Italian footballer (born 1987)

Domenico Germinale (born 3 June 1987) is an Italian footballer who plays as a forward for Promozione club Lunano.

==Career==

===Inter and loans===
Born in Treviso, Germinale started his career at Silea Calcio, located at Silea, the Province of Treviso. He then played for Treviso F.B.C. 1993 before joined Inter Milan, which he supported at young age. He played the pre-season TIM Trophy in 2004 and a 6 more friendly appearances in 2005 Germinale finally made his official debut on 14 May 2006, the last match of the Serie A season, which he substituted Pierre Womé in the 58 minutes. The match ended in 2–2 draw with Cagliari.

In summer 2006, he was loaned to AS PizzighettonePizzighettone. After an unsuccessful half-season, he was loaned to Torres. In 2007–08 season, he was loaned to Serie C1 side Cittadella, re-joining Riccardo Meggiorini.

===Foggia===
In July 2008, he signed a 1+2-year contract with Foggia on free transfer. At Foggia, he finally scored regularly at Lega Pro Prima Divisione Group B.

===Benevento===
On 31 August 2009, Germinale transferred to Benevento of Prima Divisione Group A, signed a reported 3-year contract. Germinale seldom included in the starting XI, and on 31 January 2011 left for Como along with Walter Zullo. In the half season Germinale made 13 starts and 5 goals.

On 31 August 2011 Germinale was sold to Serie B struggler AlbinoLeffe in temporary deal with option to purchase half of the registration rights (which Germinale now had a contract with Benevento to 30 June 2014 at that time), replacing the left of former Inter team-mate Matteo Momentè.

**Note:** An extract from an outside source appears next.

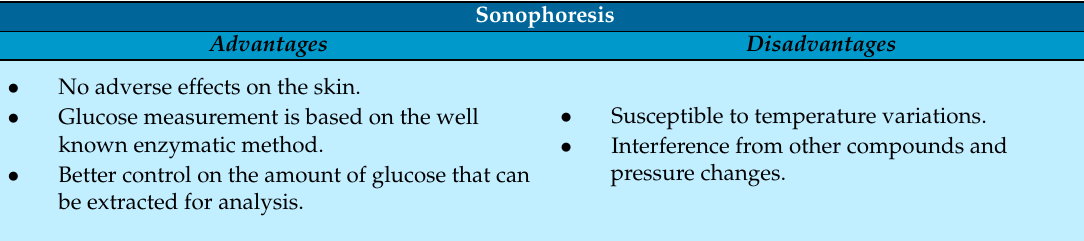
Table 21. Advantages and disadvantages of sonophoresis.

Benevento also acquired Michael Cia in the same formula. Germinale took no.7 shirt previously owned by Cia.

Germinale returned to Benevento for 2012–13 Lega Pro Prima Divisione season, which he scored 5 times. On 21 May 2013 he was released.

===Serie C===
On 19 July 2013 he was signed by Catanzaro in 1+1 year contract. He scored 4 times in 2013–14 Lega Pro Prima Divisione. He also scored once against former club Benevento in promotion playoffs, losing 1–2.

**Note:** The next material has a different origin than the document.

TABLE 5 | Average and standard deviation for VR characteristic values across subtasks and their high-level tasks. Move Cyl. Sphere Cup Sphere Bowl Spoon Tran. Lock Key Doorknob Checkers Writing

On 30 June 2014 he was signed by SPAL. On 26 January 2015 he was swapped with defender Andrea Pappaianni of Alessandria in a 5-month contract.

On 31 August 2015 he was hired by Bassano Virtus; playing only a few games because of a knee injury. At the end of the season it is not confirmed, and accords with the Padova. On 31 January 2017 is made official his move, outright, to Fano.

On 2 September 2019, he signed with Cavese.

On 1 February 2021, he joined Vis Pesaro on a 1.5-year contract. On 24 July 2021, the contract was terminated by mutual consent.

On 3 September 2021 he moved to Rimini in Serie D.

==International career==
Germinale never played for Italy youths team officially but received an Azzurri U18 call-up against Juniores League Best XI along with team-mate Matteo Momentè and Giacomo Bindi in 2006. The unofficial match Azzurrini won Juniores Best XI 3–1, the two Inter strikers scored 1 goal each.